By "crush" I mean make claims about performance irrelevant. To claim that AWS cannot equalize performance between Lambda@Edge and Workers doesn't make sense, they can. And they can improve Lambda price-performance as well, and are already doing so. I'm saying this cannot and is not the Workers USP - no one in the AWS ecosystem is going to jump to Workers based on this because it lacks the rest of the AWS ecosystem.

> > the advantage is your choice of V8 and adoption of the Service Worker API standard, which brilliantly outshines the L@Edge API choices.

That's really the big differentiator for Workers. I think you should blow that trumpet a lot more. If you only publicize performance numbers, what happens to the Workers story when that advantage is lost?

> Thanks for the kind words.

You made a good decision and built something great, you're welcome.

penagwin · on July 11, 2018

Hello, I know you're the tech lead for the web workers at cloudflare so pardon my ignorance if I'm wrong.

At least for pure computer speed, I think he means that if you (cloudflare) and AWS got into an arms race in terms of allocated CPU/Memory to the webworkers/lambda, they have more raw resources to do so. They also have a global presence, not necessarily to the degree that you do obviously.

I highly doubt they would do this, and I think you have the superior product. I'm just a student/hobbyist so I admittedly don't have a ton of experience. I'm very biased towards CF, you guys are great! :D

zackbloom · on July 11, 2018

Honestly, if that's what happens and Lambda end up priced more reasonably because of us I would consider that a victory, and a lovely outcome for the world.

That said, I also want people to build applications which run all around the world. I can only imagine what it's like for people in Australia to browse the modern Internet, but I doubt it's particularly fun and I'd like to help fix it if I can.

CupOfJava · on July 10, 2018

The x-axis is percentile of requests with that latency or lower. You need to read the article to figure that out. Label all your axes!

dsl · on July 10, 2018

The question is, what does Amazon know now, that Cloudflare will figure out in a year or so?

ryanworl · on July 10, 2018

Hopefully Amazon will learn from Cloudflare that your JavaScript runtime can use V8 directly instead of running Node in a container per instance, and then Lambda@Edge can be cheaper!

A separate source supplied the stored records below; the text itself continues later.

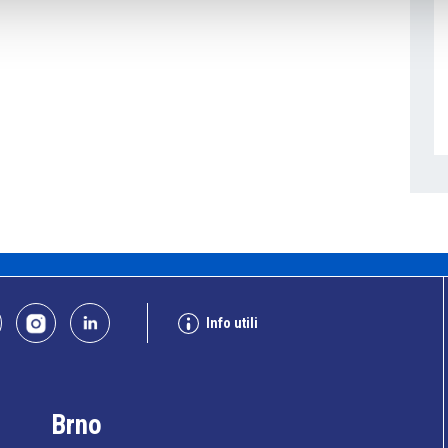
Info utili
Brno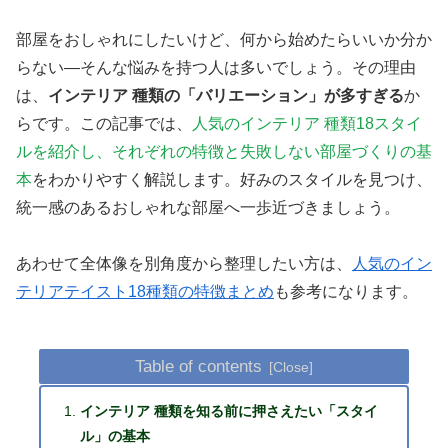
部屋をおしゃれにしたいけど、何から始めたらいいか分か
らない—そんな悩みを持つ人は多いでしょう。その理由
は、
インテリア 種類の「バリエーション」が多すぎる
か
らです。この記事では、
人気のインテリア 種類18スタイ
ルを紹介し、それぞれの特徴と失敗しない部屋づくりの基
本
をわかりやすく解説します。好みのスタイルを見つけ、
統一感のあるおしゃれな部屋へ一歩近づきましょう。
あわせて全体像を別角度から整理したい方は、
人気のイン
テリアテイスト18種類の特徴まとめ
も参考になります。
Table of contents
インテリア 種類を知る前に押さえたい「スタイ
ル」の基本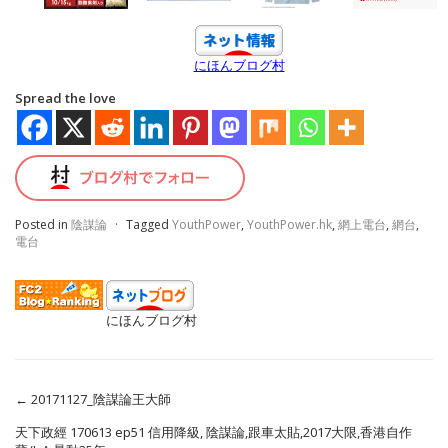
にほんブログ村
Spread the love
Posted in
陰謀論
·
Tagged
YouthPower
,
YouthPower.hk
,
網上電台
,
網台
,
電台
にほんブログ村
←
20171127_陰謀論王大師
天下政經 170613 ep51 信用降級, 陰謀論,跟車太貼,2017大限,香港自作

microcolonel · on July 10, 2018

Good work at CloudFlare. I personally figure that Amazon ought to be doing more interesting things with Lambda, like maybe starting the workers from a memory snapshot.

cremp · on July 10, 2018

They do. After the cold start, things are just run in memory.

Java for example will keep your static variables and such in memory, and keep /tmp until you haven't called the lambda for a while.

With GoLang, they call start your program, and just call the handler method as required.